» Supplied material
■ ■ ■ ■ ■ ■ ■

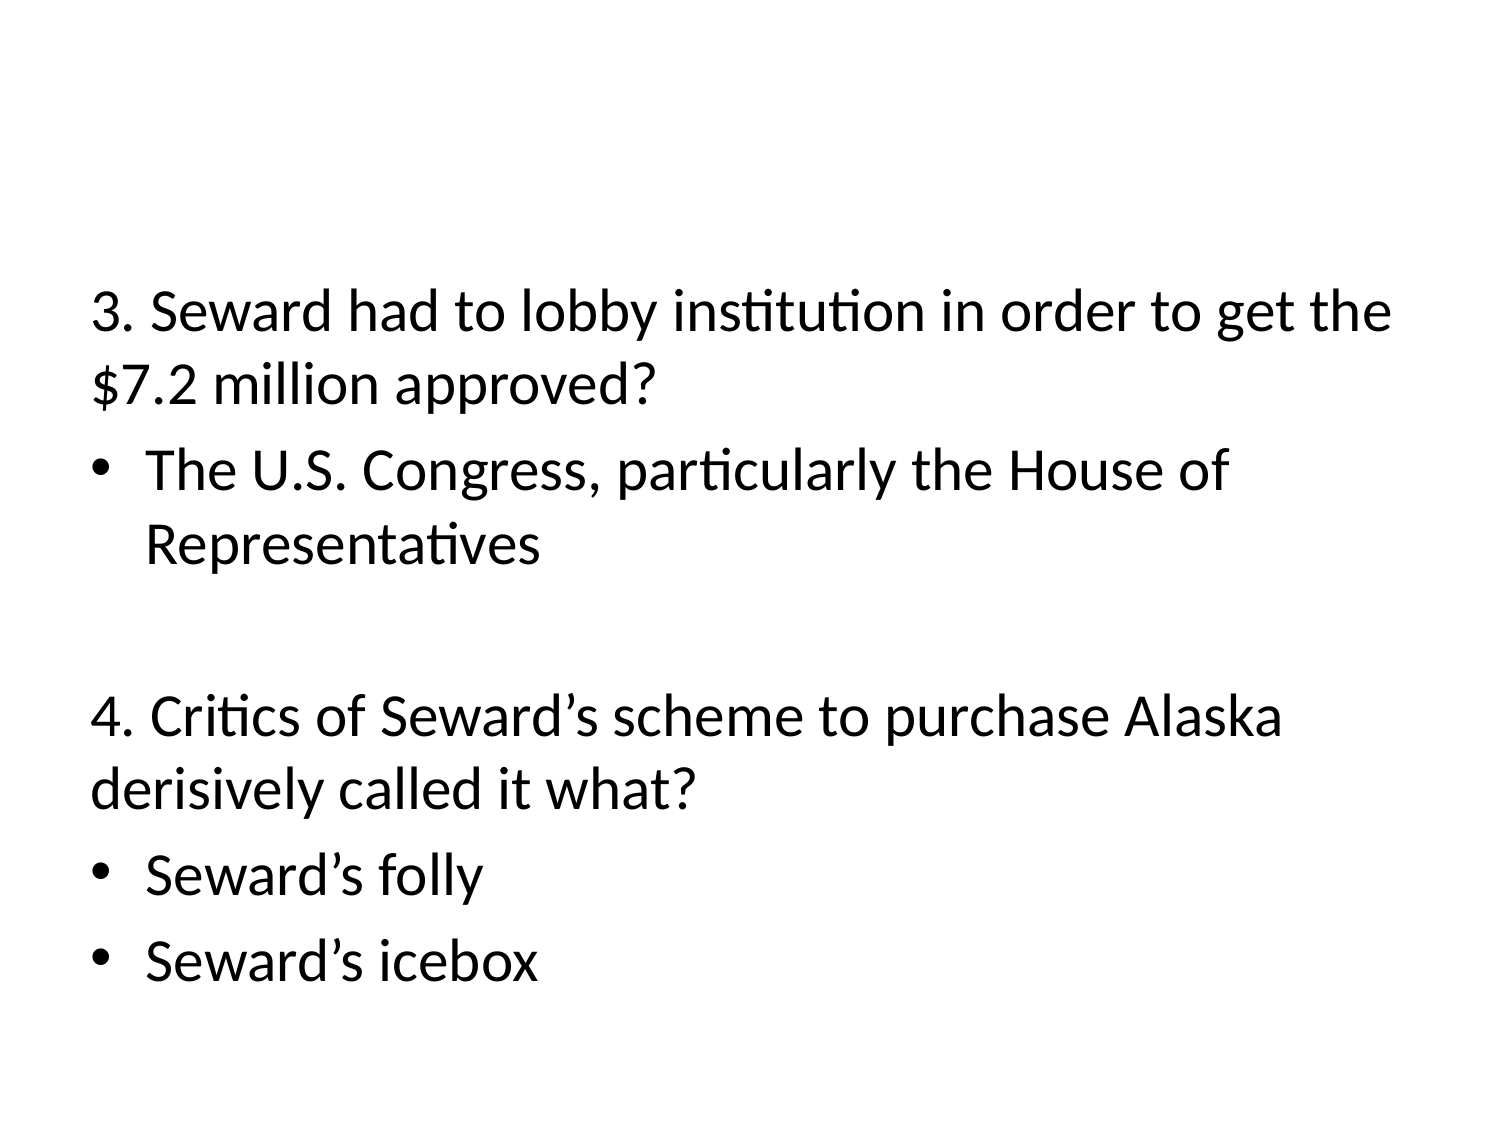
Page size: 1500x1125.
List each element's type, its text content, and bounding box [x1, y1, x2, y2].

list 3. Seward had to lobby institution in order to get the $7.2 million approved? The U.S. Congress, particularly the House of Representatives 4. Critics of Seward’s scheme to purchase Alaska derisively called it what? Seward’s folly Seward’s icebox [75, 262, 1425, 1005]
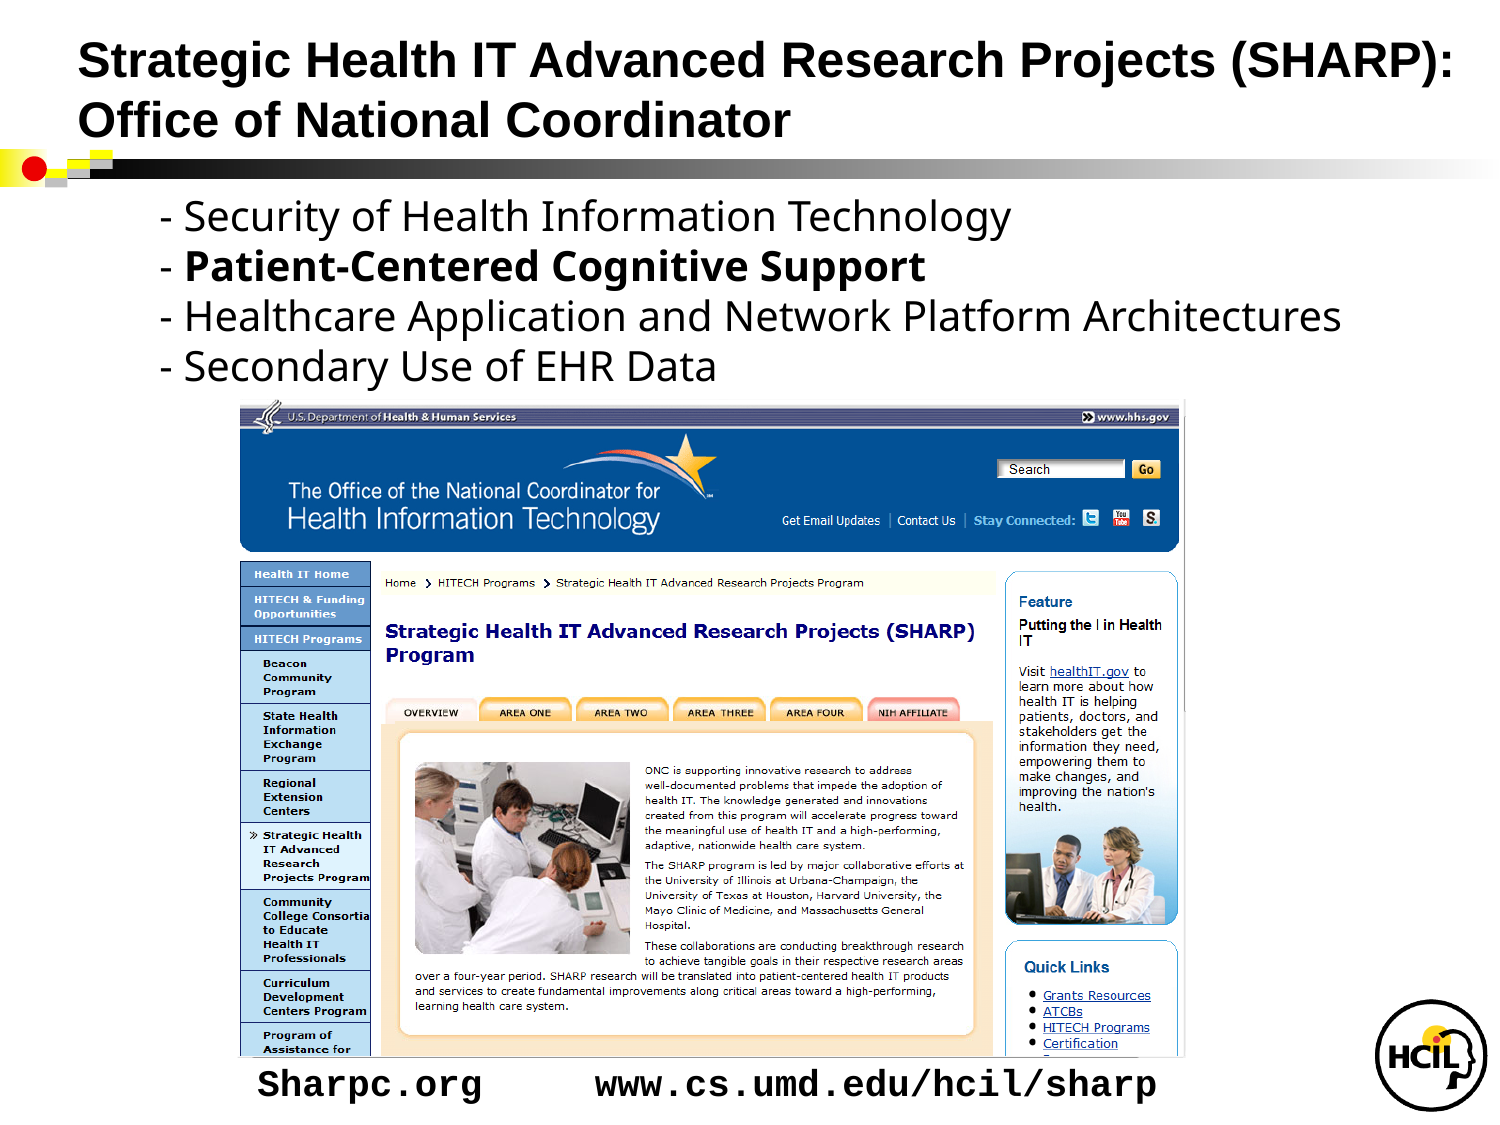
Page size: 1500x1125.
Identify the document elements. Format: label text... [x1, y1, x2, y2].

picture [237, 399, 1186, 1058]
text_box Sharpc.org www.cs.umd.edu/hcil/sharp [242, 1066, 1173, 1112]
picture [1374, 999, 1488, 1112]
text_box - Security of Health Information Technology - Patient-Centered Cognitive Support - Healthcare Application and Network Platform Architectures - Secondary Use of EHR Data [112, 182, 1400, 448]
title Strategic Health IT Advanced Research Projects (SHARP): Office of National Coordinator [62, 24, 1500, 151]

■ ■ ■ ■ ■ ■ ■

Each entry is to be returned as it stands, and each picture is to be left out.

» Task answer
Page size: 1500x1125.
List each element's type, its text content, and bounding box [x1, y1, x2, y2].

list 3. Seward had to lobby institution in order to get the $7.2 million approved? The U.S. Congress, particularly the House of Representatives 4. Critics of Seward’s scheme to purchase Alaska derisively called it what? Seward’s folly Seward’s icebox [75, 262, 1425, 1005]
Page size: 1500x1125.
Identify the document elements. Format: label text... [x1, y1, x2, y2].

picture [237, 399, 1186, 1058]
text_box Sharpc.org www.cs.umd.edu/hcil/sharp [242, 1066, 1173, 1112]
picture [1374, 999, 1488, 1112]
text_box - Security of Health Information Technology - Patient-Centered Cognitive Support - Healthcare Application and Network Platform Architectures - Secondary Use of EHR Data [112, 182, 1400, 448]
title Strategic Health IT Advanced Research Projects (SHARP): Office of National Coordinator [62, 24, 1500, 151]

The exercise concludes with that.